The latest update to the OpenTofu infrastructure-as-code (IaC) tool is making it simpler to update and refactor configurations without having to rework the entire codebase.
Version 1.12.0 of OpenTofu has added a destroy = false lifecycle option that enables DevOps engineers to drop an object from state without issuing a destroy application programming interface (API) call.
Previously, any time a resource was updated or added an API call would try to destroy the actual infrastructure behind it. While DevOps teams could work around that issue by carefully maintaining state, the chances that something could go awry were fairly high.
Now OpenTofu 1.12.0 allows DevOps teams to tie prevent_destroy to an input variable within the same module. Once set to default, the API call to destroy the IT infrastructure environment is overwritten. That per-stack variable configuration means DevOps teams can define the safety behavior once per environment and have it stay consistent across every run.
Version 1.12.0 of OpenTofu also makes it simpler to fetch configurations in parallel to reduce the amount of time required multiple times a day to perform that task.
Finally, a -json-into=FILENAME has been added that writes a structured JSON stream to a separate file, while the terminal continues to show standard human-friendly output. That capability promises to make it simpler to build a progress tracker or a notification system without giving up the terminal experience or having to run the command twice.
Jonah Kowall, senior vice president of product for Spacelift, a provider of an IaC orchestration platform that contributes code to the OpenTofu project, said OpenTofu 1.12.0, in general, now makes upgrading or adding resources to configurations a much more routine type of task.
Currently being advanced under the auspices of the Cloud Native Computing Foundation (CNCF), OpenTofu has been gaining traction as an alternative to the open source Terraform project managed by the HashiCorp arm of IBM. In fact, Spacelift reports that more than 50% of all runs on its platform are driven by OpenTofu.
Going forward, the maintainers of the project are also looking at revamping the underlying engine the project relies on to make the overall platform more efficient, said Kowall. The current engines are based on a fork of the Terraform project that was initially used to create OpenTofu when HashiCorp changed its licensing terms.

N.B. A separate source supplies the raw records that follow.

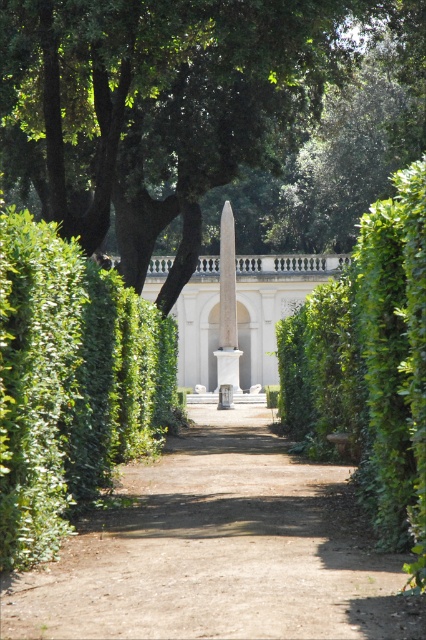
You are a gardener planning to trim the green leafy hedge at left and the green leafy hedge at center. Based on their sizes, which hedge requires more time to trim?

The green leafy hedge at center requires more time to trim because it is larger than the green leafy hedge at left.

You are standing on the garden pathway and want to walk towards the white structure in the background. Which hedge, the green leafy hedge at left or the green leafy hedge at center, is closer to your right side as you face the structure?

The green leafy hedge at center is closer to your right side because as you face the white structure, the green leafy hedge at left is positioned to the left of the green leafy hedge at center, meaning the center hedge is further along the path and thus closer to your right side.

You are a gardener planning to plant a new row of flowers between the green leafy tree at center and the green leafy hedge at left. The flowers require a minimum of 40 feet of space to grow properly. Based on the garden layout, will there be enough space for the flowers to thrive?

The distance between the green leafy tree at center and the green leafy hedge at left is 39.96 feet, which is slightly less than the required 40 feet. Therefore, there is not enough space for the flowers to thrive properly.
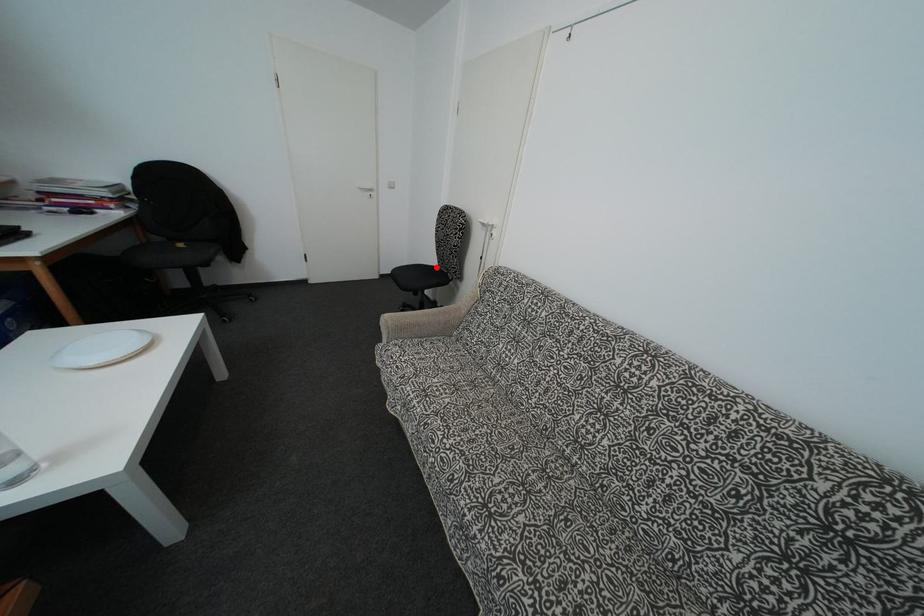
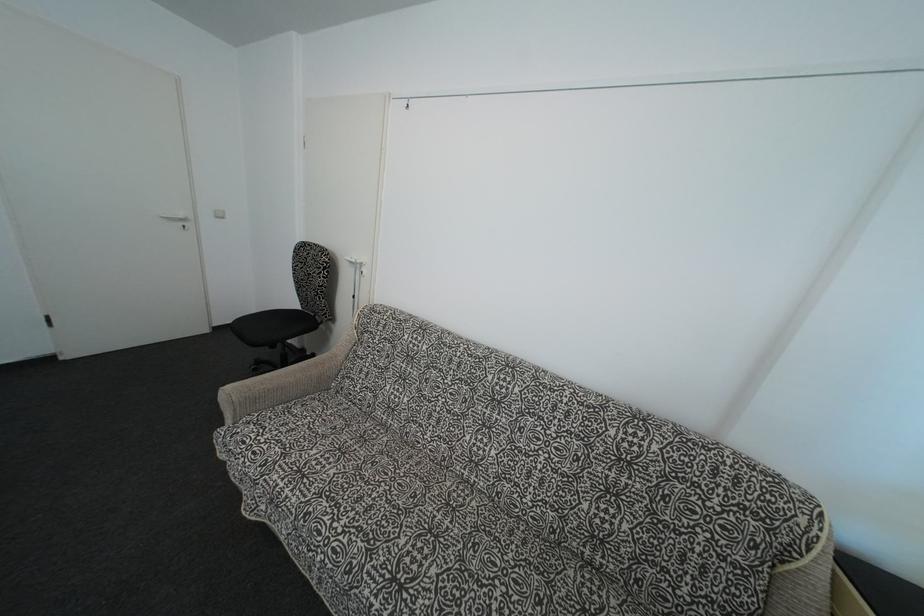
Question: I am providing you with two images of the same scene from different viewpoints. In image1, a red point is highlighted. Considering the same 3D point in image2, which of the following is correct?

Choices:
 (A) It is closer
 (B) It is farther

Answer: (B)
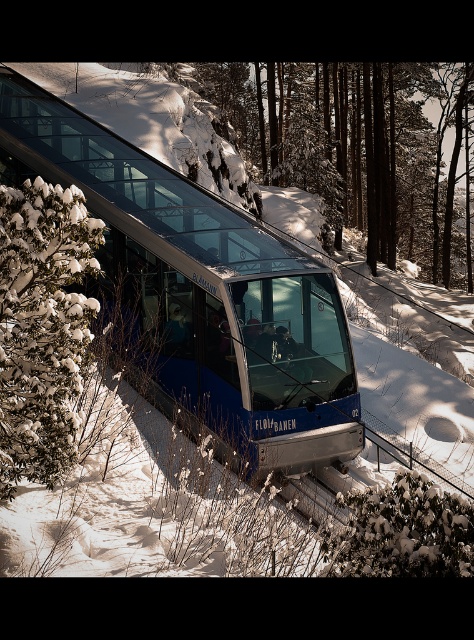
Question: Can you confirm if metallic blue train at center is thinner than snow-covered evergreen tree at center?

Choices:
 (A) yes
 (B) no

Answer: (A)

Question: Which object is closer to the camera taking this photo?

Choices:
 (A) green textured pine tree at left
 (B) metallic blue train at center
 (C) snow-covered evergreen tree at center

Answer: (A)

Question: Which object appears farthest from the camera in this image?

As OpenTofu continues to evolve, the maintainers of the project are betting that as they address longstanding Terraform issues, the number of organizations willing to switch IaC tools will continue to increase, said Kowall. As has been shown in the past, multiple teams and organizations contributing to an open source project creates a flywheel of innovation that no single IT vendor can match, he added.
The only issue many organizations making that decision will need to contend with, of course, is finding a way to manage IT environments made up of a mix of OpenTofu and Terraform code that might, in one form or another, be around for many years to come.